12. Don’t trade making the easy easier for making the hard harder.

  • Many designs and solutions exist that go to great lengths to make easy problems easier, while inadvertantly making the harder problems harder. The hard problems are the ones we need help with, not the easy ones, so choose solutions that makes the hard easier without making the easy hard.

13. Assume the implementation of other components is different from yours.

Even in the most decoupled systems we have, we still make basic assumptions such as “there will be an (IP) network between the components” or “they will have disks and files”. While all real interfaces dictate their implementation to some degree, an idealized interface would not. We can’t achieve this ideal, but we can keep this goal in mind and aim to keep our interfaces as free of implementation details as possible. Why do this? At the system level, the components we build today may exist and evolve for years to come. The implementation tools we choose to use today may not be the best choice for tomorrow’s problems. However, there are common denominators in the domain of interfaces that we can rely on to be around or be more evolvable as implementation tools change. For example, networks, and specifically IP networks, have proven to be quite stable even in the face of decades of leaps and bounds in software evolution. A TCP application from today can talk to a TCP application from 25 years ago because the rules around connectivity have not changed. This works not just because TCP has remained backwards and forwards compatible for so long, but because the interfaces built to run on networks tend to make the implicit assumption that the system is heterogeneous. A VAX running an ftp client does not assume that a MacBook Pro is running an ftp server written in the same language, on the same architecture, on the same filesystem. The only shared assumptions are those written into the interface. Everything else is allowed to be different, and that flexibility buys freedom and decoupling.

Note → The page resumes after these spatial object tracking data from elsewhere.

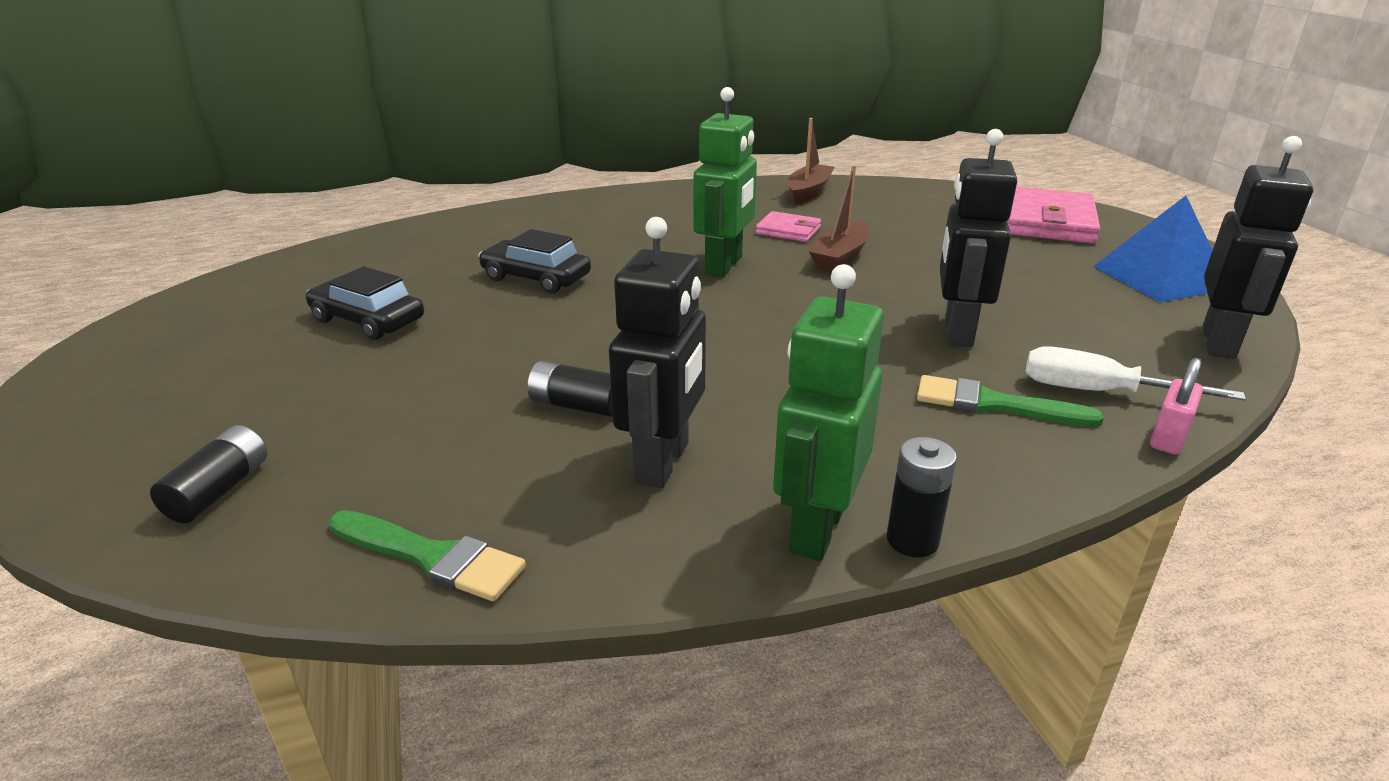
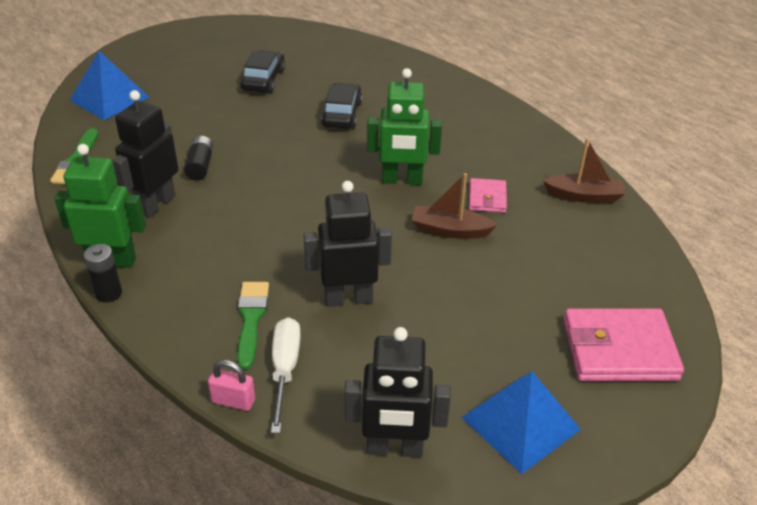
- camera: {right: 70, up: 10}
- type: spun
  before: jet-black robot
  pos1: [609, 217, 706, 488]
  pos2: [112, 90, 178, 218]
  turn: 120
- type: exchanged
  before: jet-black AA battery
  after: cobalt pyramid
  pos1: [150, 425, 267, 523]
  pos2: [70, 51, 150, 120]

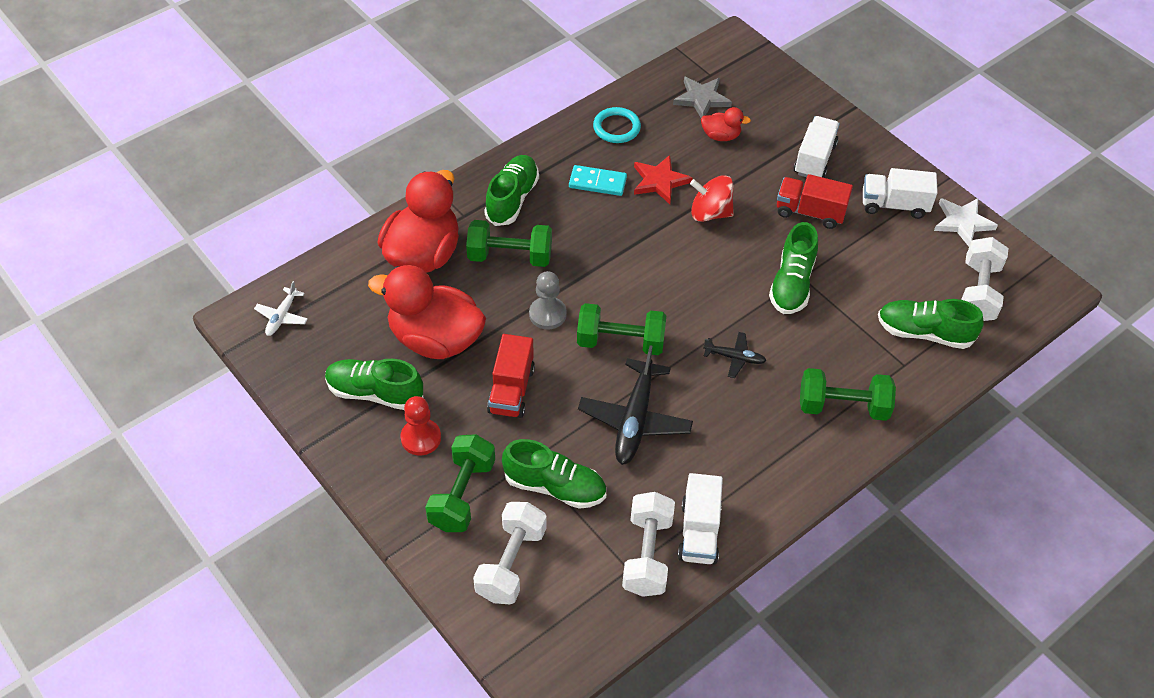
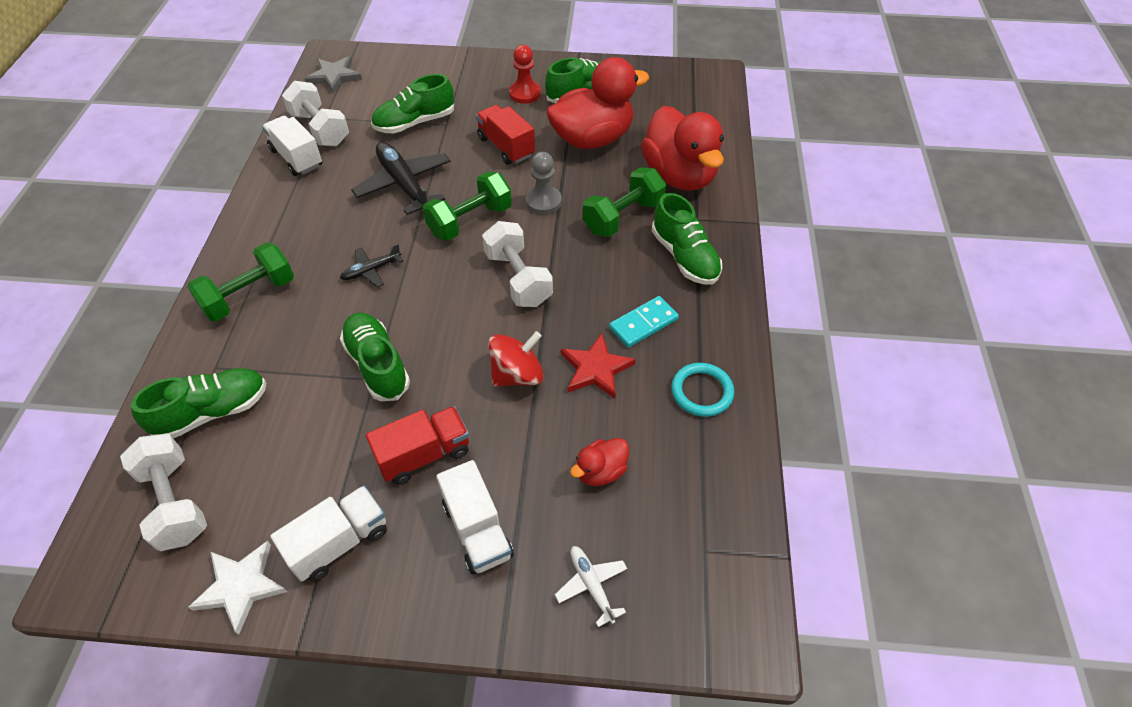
- camera: {right: 135, up: 0}
- type: relocated
  before: gray star
  pos1: [673, 77, 732, 118]
  pos2: [305, 56, 362, 94]
- type: relocated
  before: snow-white toy plane
  pos1: [254, 281, 308, 336]
  pos2: [555, 546, 627, 627]
- type: missing
  before: green hand weight
  pos1: [425, 434, 495, 532]
- type: relocated
  before: snow-white hand weight
  pos1: [473, 502, 547, 604]
  pos2: [482, 221, 553, 307]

14. Automate what proves to be frequent.

Given YAGNI, one might think that it leads to a tendency to not deal with general-case problems. YAGNI helps us not generalize too soon, but we must still remember to go back, refactor, and generalize what has proven through experience to be truly general. This approach applies as well to process as it does to programming. A good rule of thumb for generalizing code has proven to be:

  1. The first time you do something, just do it.
  2. The second time you do something, if you can use the first stuff as is, do so. If you’d need to make some generalizations, don’t yet; just deal with the second case separately.
  3. The third time you find yourself working in the same general area, you probably have enough information (based on your experiences doing it twice before) to know how to go back and generalize the first two implementations to cover all three (and most future) cases. When we are at step one and we think we do know how to do the generalization of step three, it usually turns out that we are either:
    • wrong, or
    • our past experience has actually taken us through steps one and two before, and we are really already at step three. Sometimes, the generalization takes the form of a process improvement or a new technique for doing something better. In these cases, we must take the time and effort to capture these improvements (by writing them down), then refine them with the group and then share and teach them to others. That is, we create a “process library” offering tools and techniques for doing frequent tasks in ways that are based on experience and best practices.

15. Be prepared to question your original assumptions.

Sometimes design seems to lead to dead ends or roadblocks in all directions. Sometimes it seems that from where you are, every road ahead is a difficult climb. Be prepared to turn around and revisit a previous choice to see if you will still make the same decision given everything you have learned while exploring down that branch of the highway. Essentially, we’re all going to make wrong decisions sometimes. We need to be ready to notice when that is, and go back and change our minds.